> [TAREA ASIGNADA 1] Reproduce sin cambios un fragmento de la noticia sobre el petróleo: empieza en las palabras "El petróleo se" y termina después de "la demanda mundial.".
> [TAREA ASIGNADA 2]
Responde con datos de la noticia sobre el petróleo:
(a) ¿Cuánto ha bajado el precio del petróleo este lunes?
(b) ¿En qué red social publicó Trump su mensaje del domingo?
(c) ¿Qué afirmó el presidente de EEUU el sábado sobre el acuerdo con Irán?
> [TAREA ASIGNADA 3] Resume la noticia sobre el petróleo en dos oraciones.

> [TEXTO ORIGINAL]

-=-=-=-=-

El petróleo se ha desplomado este lunes más de un 6%, tanto el barril Brent como el West Texas, después de que el presidente de EEUU, Donald Trump, haya dado nuevas esperanzas sobre una pronta reapertura del estrecho de Ormuz. En concreto, el republicano ha afirmado que las negociaciones con Irán avanzan de manera «constructiva», lo que permitirá, si todo va bien, reabrir por completo esta vía marítima por la que circula aproximadamente el 20% del crudo que abastece la demanda mundial.
«Las negociaciones avanzan de manera ordenada y constructiva, y he informado a mis representantes que no se apresuren a cerrar un acuerdo, ya que el tiempo está de nuestro lado«, dijo Trump este domingo en una publicación en la red social Truth Social.
Estas declaraciones han terminado de sentar las bases para el optimismo que muestran los inversores, después de que el sábado el presidente de EEUU afirmase que el acuerdo con Irán para abrir el estrecho de Ormuz, entre otros asuntos, estaba prácticamente negociado y se anunciaría pronto.
El republicano ya había dicho en más de una ocasión que el conflicto con Irán estaba a punto de resolverse, pero lo cierto es que las tensiones lejos de resolverse, se intensificaban y los precios del petróleo volvían a dispararse. Sin embargo, parece que algo está cambiando en el mercado.

-=-=-=-=-

> [MATERIAL PROPORCIONADO]

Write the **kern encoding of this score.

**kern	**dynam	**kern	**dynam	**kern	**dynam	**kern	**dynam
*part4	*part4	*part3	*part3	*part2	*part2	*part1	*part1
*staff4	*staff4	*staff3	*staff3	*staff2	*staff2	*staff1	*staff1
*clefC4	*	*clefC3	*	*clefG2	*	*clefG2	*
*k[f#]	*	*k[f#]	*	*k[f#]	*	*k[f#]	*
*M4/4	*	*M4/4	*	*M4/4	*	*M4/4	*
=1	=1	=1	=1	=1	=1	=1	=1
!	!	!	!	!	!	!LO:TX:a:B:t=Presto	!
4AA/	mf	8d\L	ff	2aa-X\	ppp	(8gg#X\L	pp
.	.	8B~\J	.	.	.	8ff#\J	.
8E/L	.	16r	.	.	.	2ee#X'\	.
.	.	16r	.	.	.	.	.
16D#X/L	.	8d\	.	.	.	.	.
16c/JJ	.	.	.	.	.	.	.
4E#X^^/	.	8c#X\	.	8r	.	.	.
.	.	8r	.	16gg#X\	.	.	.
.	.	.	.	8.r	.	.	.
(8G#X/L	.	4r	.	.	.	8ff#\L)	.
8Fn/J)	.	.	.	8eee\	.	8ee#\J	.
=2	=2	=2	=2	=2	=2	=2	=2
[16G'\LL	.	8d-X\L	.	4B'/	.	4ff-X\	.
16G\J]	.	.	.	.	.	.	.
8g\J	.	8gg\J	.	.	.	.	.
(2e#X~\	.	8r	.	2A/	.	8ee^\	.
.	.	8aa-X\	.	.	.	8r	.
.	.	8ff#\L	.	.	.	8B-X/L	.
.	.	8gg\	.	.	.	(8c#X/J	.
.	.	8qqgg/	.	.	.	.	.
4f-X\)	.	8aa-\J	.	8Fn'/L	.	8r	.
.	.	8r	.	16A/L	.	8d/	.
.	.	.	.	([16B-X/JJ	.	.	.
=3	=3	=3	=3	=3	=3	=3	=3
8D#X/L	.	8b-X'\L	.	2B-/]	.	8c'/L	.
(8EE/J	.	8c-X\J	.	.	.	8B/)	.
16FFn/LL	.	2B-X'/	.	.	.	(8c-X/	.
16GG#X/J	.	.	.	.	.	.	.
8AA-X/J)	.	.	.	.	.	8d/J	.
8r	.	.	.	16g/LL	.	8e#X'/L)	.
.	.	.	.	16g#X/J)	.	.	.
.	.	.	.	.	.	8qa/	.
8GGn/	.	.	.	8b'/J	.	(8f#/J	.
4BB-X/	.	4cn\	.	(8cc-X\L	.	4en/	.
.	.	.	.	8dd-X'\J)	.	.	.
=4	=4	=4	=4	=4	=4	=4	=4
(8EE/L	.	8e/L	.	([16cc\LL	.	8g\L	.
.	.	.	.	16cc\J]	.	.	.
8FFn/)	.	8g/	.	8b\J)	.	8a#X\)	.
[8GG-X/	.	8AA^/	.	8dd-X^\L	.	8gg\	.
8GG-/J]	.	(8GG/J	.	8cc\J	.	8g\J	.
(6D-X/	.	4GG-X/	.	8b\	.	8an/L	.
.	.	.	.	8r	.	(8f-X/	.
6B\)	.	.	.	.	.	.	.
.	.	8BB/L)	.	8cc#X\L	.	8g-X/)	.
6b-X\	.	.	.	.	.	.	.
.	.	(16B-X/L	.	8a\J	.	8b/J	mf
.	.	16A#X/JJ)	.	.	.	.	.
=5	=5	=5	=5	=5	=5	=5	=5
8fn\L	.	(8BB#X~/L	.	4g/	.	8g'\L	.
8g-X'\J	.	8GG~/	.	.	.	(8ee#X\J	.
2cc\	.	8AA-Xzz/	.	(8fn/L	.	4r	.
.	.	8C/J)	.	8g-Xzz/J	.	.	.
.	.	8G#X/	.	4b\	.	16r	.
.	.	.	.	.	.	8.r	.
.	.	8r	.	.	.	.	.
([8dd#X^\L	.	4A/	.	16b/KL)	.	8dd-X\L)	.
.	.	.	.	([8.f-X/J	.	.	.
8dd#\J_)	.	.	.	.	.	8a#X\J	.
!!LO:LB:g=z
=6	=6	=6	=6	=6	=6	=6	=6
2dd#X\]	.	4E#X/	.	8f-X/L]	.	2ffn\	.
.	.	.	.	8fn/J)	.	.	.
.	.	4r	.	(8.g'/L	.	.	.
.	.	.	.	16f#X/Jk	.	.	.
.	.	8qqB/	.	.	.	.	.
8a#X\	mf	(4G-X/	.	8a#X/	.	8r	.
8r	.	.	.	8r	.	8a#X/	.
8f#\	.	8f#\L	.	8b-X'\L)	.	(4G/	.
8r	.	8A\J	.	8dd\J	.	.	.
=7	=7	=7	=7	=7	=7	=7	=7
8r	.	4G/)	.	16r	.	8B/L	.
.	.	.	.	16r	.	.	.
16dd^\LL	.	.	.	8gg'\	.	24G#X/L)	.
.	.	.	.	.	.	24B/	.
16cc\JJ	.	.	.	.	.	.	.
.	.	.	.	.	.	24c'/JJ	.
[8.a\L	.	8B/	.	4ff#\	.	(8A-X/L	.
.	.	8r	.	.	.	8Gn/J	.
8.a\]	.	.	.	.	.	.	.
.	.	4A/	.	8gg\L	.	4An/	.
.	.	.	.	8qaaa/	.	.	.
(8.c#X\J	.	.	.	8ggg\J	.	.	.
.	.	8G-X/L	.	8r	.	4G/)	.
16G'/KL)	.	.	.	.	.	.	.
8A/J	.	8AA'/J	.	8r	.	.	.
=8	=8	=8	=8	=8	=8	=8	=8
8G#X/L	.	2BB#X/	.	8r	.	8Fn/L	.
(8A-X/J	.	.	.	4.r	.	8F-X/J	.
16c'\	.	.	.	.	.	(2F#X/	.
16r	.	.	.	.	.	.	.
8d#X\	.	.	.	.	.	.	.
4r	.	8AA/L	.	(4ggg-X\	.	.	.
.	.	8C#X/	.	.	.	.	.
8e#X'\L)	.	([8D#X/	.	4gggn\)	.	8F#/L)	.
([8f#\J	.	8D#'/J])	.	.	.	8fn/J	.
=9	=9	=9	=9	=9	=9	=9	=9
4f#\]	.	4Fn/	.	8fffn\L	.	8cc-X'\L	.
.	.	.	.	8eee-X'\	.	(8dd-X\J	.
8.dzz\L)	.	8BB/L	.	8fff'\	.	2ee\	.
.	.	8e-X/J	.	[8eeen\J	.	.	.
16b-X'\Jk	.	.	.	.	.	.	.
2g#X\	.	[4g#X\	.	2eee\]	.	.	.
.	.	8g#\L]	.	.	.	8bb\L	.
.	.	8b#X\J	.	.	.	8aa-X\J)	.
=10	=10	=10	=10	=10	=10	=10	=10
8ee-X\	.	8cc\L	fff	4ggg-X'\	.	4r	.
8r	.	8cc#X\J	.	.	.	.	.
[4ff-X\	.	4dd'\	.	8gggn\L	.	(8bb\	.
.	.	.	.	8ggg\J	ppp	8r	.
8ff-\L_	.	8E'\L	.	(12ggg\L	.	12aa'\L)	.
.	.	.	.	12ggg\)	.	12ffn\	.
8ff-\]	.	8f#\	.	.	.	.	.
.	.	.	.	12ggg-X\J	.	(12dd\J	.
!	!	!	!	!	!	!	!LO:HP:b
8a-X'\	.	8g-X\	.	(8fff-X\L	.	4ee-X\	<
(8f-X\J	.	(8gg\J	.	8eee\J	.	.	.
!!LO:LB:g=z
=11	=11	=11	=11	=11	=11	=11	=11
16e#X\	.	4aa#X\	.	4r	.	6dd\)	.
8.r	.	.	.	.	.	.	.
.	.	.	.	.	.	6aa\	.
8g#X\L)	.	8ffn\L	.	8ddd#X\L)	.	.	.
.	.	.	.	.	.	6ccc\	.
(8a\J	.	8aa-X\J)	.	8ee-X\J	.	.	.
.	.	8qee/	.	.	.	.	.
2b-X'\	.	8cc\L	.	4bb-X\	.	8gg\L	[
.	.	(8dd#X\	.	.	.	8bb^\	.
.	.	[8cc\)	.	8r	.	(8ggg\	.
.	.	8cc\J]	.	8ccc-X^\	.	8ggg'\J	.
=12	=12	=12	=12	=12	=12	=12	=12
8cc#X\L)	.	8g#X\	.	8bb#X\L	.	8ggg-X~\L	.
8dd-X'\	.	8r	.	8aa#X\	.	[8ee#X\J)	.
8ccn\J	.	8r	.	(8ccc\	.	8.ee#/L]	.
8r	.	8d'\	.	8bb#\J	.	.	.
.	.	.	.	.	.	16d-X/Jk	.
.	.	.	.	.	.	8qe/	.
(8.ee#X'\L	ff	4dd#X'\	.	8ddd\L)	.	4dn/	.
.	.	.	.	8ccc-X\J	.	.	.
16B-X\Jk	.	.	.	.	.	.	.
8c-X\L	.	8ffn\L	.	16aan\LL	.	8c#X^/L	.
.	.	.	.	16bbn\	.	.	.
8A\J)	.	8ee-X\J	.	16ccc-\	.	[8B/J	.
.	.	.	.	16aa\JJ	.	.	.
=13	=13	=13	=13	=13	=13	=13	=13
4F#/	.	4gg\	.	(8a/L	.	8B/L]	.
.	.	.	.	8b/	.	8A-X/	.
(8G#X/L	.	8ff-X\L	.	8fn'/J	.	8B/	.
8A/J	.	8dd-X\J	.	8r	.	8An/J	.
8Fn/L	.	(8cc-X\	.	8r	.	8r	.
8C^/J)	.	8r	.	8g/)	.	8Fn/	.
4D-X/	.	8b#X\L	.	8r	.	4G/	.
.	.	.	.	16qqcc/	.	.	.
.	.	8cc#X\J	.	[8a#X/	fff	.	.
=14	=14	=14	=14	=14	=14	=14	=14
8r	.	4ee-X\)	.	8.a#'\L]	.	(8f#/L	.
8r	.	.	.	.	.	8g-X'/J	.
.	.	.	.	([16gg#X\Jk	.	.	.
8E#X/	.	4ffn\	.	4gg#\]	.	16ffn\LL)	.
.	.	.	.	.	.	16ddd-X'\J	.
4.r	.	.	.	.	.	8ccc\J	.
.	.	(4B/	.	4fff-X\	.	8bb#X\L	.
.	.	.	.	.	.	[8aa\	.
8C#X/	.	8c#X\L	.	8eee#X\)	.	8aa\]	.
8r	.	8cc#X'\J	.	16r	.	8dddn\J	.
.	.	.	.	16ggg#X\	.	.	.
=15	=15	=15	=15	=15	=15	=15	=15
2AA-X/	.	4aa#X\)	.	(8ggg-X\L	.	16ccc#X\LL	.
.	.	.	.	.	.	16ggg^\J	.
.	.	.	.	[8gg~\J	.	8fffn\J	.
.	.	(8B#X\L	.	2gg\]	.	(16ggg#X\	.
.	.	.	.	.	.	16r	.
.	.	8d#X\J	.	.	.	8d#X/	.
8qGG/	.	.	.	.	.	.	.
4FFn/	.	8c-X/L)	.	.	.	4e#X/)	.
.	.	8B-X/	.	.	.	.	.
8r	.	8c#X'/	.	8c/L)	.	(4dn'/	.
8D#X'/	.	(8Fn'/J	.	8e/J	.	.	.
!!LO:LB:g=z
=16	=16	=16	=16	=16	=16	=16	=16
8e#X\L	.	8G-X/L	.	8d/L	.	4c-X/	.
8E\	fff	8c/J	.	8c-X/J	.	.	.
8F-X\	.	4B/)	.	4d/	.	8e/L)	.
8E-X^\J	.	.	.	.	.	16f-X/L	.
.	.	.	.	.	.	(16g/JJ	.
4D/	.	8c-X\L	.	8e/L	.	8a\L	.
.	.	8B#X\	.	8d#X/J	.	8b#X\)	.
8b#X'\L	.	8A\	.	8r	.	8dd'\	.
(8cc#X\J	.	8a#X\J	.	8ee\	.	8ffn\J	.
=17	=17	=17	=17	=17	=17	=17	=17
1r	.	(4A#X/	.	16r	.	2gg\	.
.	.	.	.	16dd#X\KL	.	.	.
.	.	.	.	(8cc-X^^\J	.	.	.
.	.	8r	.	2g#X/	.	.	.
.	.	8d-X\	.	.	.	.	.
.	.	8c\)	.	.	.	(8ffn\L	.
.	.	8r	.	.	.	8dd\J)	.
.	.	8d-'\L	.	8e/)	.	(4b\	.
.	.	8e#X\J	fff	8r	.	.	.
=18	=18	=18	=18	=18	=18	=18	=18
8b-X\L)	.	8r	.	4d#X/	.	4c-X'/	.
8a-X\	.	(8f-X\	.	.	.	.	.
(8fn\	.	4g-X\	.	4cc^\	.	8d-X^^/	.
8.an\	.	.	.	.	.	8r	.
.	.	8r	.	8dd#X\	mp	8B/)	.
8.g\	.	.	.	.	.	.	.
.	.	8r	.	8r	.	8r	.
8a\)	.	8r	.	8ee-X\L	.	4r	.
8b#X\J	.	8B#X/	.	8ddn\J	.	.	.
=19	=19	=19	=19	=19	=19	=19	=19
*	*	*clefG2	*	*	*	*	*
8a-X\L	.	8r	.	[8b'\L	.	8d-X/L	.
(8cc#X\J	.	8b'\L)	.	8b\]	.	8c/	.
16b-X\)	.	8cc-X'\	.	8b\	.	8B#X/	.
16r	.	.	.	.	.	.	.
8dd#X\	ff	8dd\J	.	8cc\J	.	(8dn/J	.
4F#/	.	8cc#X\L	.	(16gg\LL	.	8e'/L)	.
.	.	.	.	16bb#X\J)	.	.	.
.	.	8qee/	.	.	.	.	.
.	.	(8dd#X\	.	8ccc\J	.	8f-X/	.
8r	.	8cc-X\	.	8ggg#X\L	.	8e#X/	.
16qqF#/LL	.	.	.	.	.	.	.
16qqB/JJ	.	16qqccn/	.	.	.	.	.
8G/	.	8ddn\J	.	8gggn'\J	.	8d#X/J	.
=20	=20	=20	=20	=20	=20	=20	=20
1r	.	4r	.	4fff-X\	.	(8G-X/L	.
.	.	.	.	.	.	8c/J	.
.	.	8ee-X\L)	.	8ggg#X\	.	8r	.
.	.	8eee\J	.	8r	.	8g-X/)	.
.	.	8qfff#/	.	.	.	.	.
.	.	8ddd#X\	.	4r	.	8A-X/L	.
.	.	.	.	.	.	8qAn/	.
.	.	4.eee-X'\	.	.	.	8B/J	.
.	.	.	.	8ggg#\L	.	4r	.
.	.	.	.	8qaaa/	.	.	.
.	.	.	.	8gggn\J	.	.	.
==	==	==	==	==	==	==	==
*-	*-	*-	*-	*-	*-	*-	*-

-=-=-=-=-

> [SOLUCIÓN DE LA TAREA 1]
El petróleo se ha desplomado este lunes más de un 6%, tanto el barril Brent como el West Texas, después de que el presidente de EEUU, Donald Trump, haya dado nuevas esperanzas sobre una pronta reapertura del estrecho de Ormuz. En concreto, el republicano ha afirmado que las negociaciones con Irán avanzan de manera «constructiva», lo que permitirá, si todo va bien, reabrir por completo esta vía marítima por la que circula aproximadamente el 20% del crudo que abastece la demanda mundial.

> [SOLUCIÓN DE LA TAREA 2]
(a) Más de un 6%, tanto el barril Brent como el West Texas.
(b) En Truth Social.
(c) Que estaba prácticamente negociado y se anunciaría pronto.

> [SOLUCIÓN DE LA TAREA 3] El petróleo, tanto el Brent como el West Texas, ha caído este lunes más de un 6% después de que Donald Trump afirmara que las negociaciones con Irán avanzan de manera constructiva y podrían permitir reabrir por completo el estrecho de Ormuz, por donde circula aproximadamente el 20% del crudo que abastece la demanda mundial. Aunque Trump ya había dicho antes que el conflicto estaba a punto de resolverse mientras las tensiones se intensificaban, parece que algo está cambiando en el mercado.